To make matters worse, we’re seldom willing to even give them the benefit of the doubt. Should they try to explain themselves, we quickly conclude that they’re not truthful and therefore lack integrity.

“How can their intention be one thing and their action another?” We ask ourselves. There’s no gainsaying that if we were to judge ourselves by the same standard, we would all fail the integrity test too.

So when you take a course of action as a leader and think it’s acceptable because you believe your intentions are noble, but fail to realise that by so doing, you’re in fact debasing a system and standard you expect everyone else to uphold, you’re just making nonsense of it all.

Transparency International hasn’t rated us too kindly in its Global Corruption Index, signifying that the government’s fight against this hydra-headed monster called corruption may not be producing the desired results quite yet.

I’m not sure if it would be reasonable for us to expect otherwise from a government which seems to speak from both sides of the mouth. It certainly doesn’t help that the President appears to exempt himself from the policy he initiated, banning government officials from taking overseas medical trips, while he does just that.

Of course, the health of our number one citizen is of utmost importance to all of us but is it moral to exempt yourself from a standard you expect of everybody else? Integrity is not just about being truthful. It’s the demonstration of strong moral principles and consistency in moral character. There’s little that’s more potent than living by example.

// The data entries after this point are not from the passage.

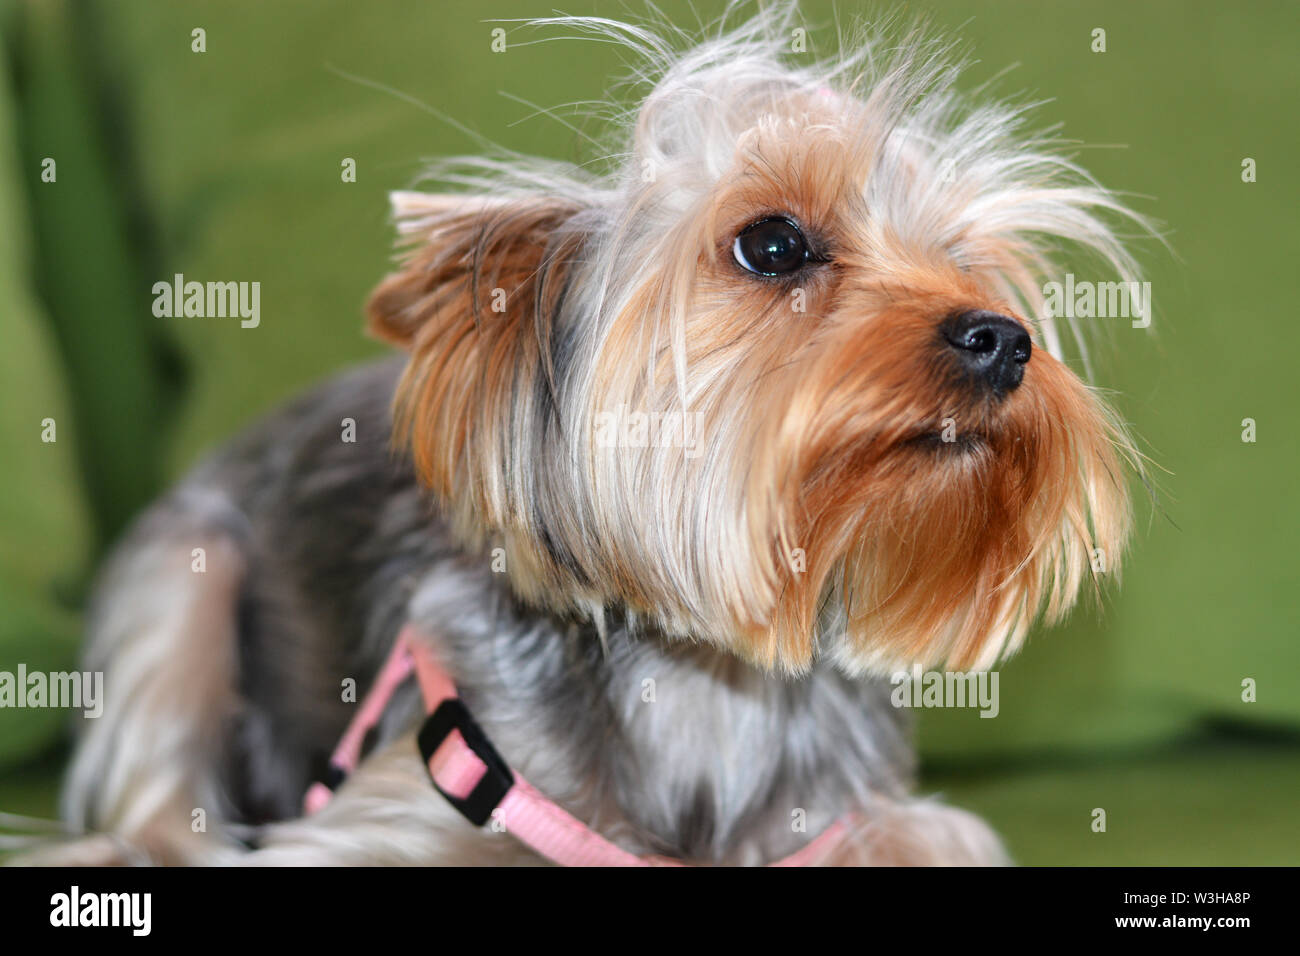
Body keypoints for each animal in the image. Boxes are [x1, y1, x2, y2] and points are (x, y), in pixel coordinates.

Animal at [45, 7, 1144, 863]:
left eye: (966, 265)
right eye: (773, 244)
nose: (1003, 339)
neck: (710, 681)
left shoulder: (864, 821)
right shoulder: (402, 802)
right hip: (182, 570)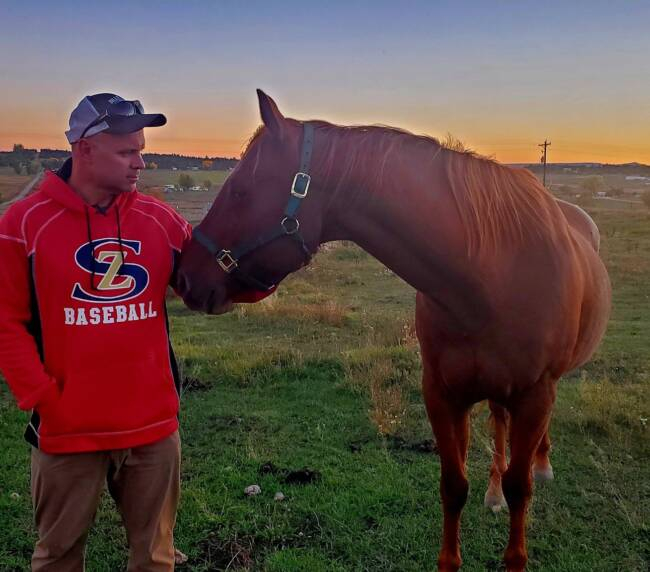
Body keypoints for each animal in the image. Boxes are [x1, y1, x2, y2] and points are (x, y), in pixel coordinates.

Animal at [176, 90, 611, 571]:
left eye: (239, 190)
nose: (183, 276)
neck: (489, 279)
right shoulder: (441, 395)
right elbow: (453, 485)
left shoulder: (534, 395)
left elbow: (522, 491)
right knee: (498, 424)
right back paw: (493, 490)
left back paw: (541, 463)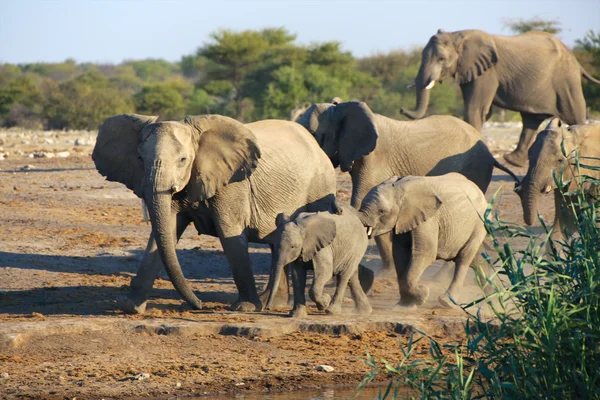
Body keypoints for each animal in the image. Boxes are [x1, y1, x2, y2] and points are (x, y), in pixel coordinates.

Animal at [92, 112, 376, 312]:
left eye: (183, 160)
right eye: (140, 160)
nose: (198, 305)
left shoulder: (232, 184)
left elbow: (230, 236)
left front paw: (247, 308)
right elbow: (164, 234)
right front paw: (129, 306)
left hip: (319, 185)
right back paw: (274, 302)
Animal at [298, 99, 516, 278]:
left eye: (315, 134)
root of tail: (490, 152)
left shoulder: (374, 159)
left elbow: (362, 203)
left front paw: (383, 275)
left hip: (475, 168)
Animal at [356, 173, 492, 308]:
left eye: (382, 211)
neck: (399, 188)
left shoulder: (429, 218)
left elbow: (425, 253)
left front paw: (423, 294)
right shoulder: (403, 219)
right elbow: (400, 254)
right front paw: (404, 306)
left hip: (480, 222)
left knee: (463, 258)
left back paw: (447, 302)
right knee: (477, 260)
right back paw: (493, 298)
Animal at [398, 28, 600, 167]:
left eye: (441, 59)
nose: (400, 109)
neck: (457, 34)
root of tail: (576, 61)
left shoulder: (487, 71)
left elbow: (476, 109)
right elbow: (480, 111)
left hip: (566, 80)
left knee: (574, 115)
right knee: (531, 120)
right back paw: (511, 160)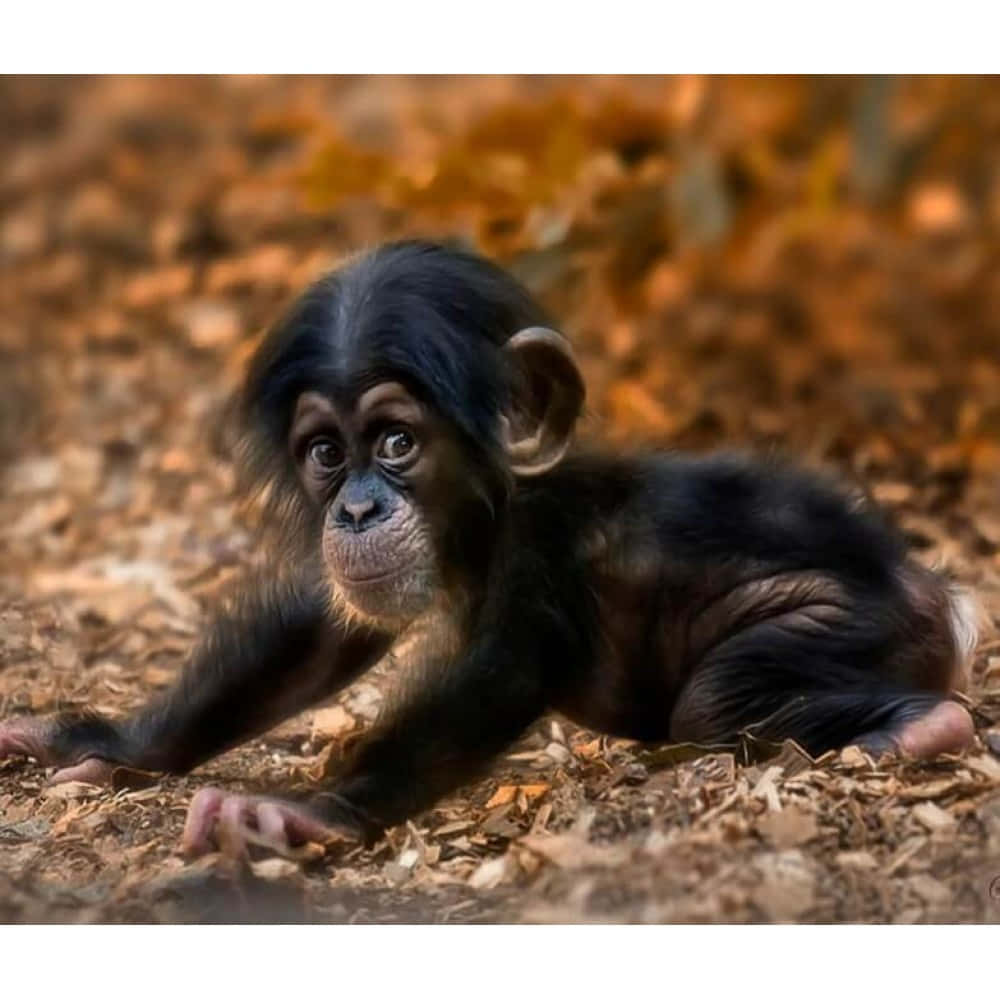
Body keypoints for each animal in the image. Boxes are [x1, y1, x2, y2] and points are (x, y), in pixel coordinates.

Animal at [0, 240, 979, 859]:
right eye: (326, 454)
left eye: (396, 440)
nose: (356, 508)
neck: (491, 511)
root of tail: (947, 598)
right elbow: (321, 633)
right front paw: (106, 741)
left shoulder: (537, 557)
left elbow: (497, 677)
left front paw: (301, 815)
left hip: (849, 621)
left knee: (719, 696)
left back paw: (919, 727)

John Maxwell also quite correctly said,”you can only teach what you consistently model”. Meaning, no matter what you say, if your actions don’t routinely align with your utterances, you may as well be preaching abstinence to a newly released prisoner whom circumstances have denied the pleasure of “knowing” his wife for the last five years.

You’ll be wasting your time. Your life must faithfully reflect what you claim you stand for at all times and if you are in a position of power, you must also ensure the enforcement of rules or laws are consistent and not arbitrary. If you want to be known for something; if there’s something about you that should continue, let it be that. That should be your legacy.

Changing the nation…one mind at a time.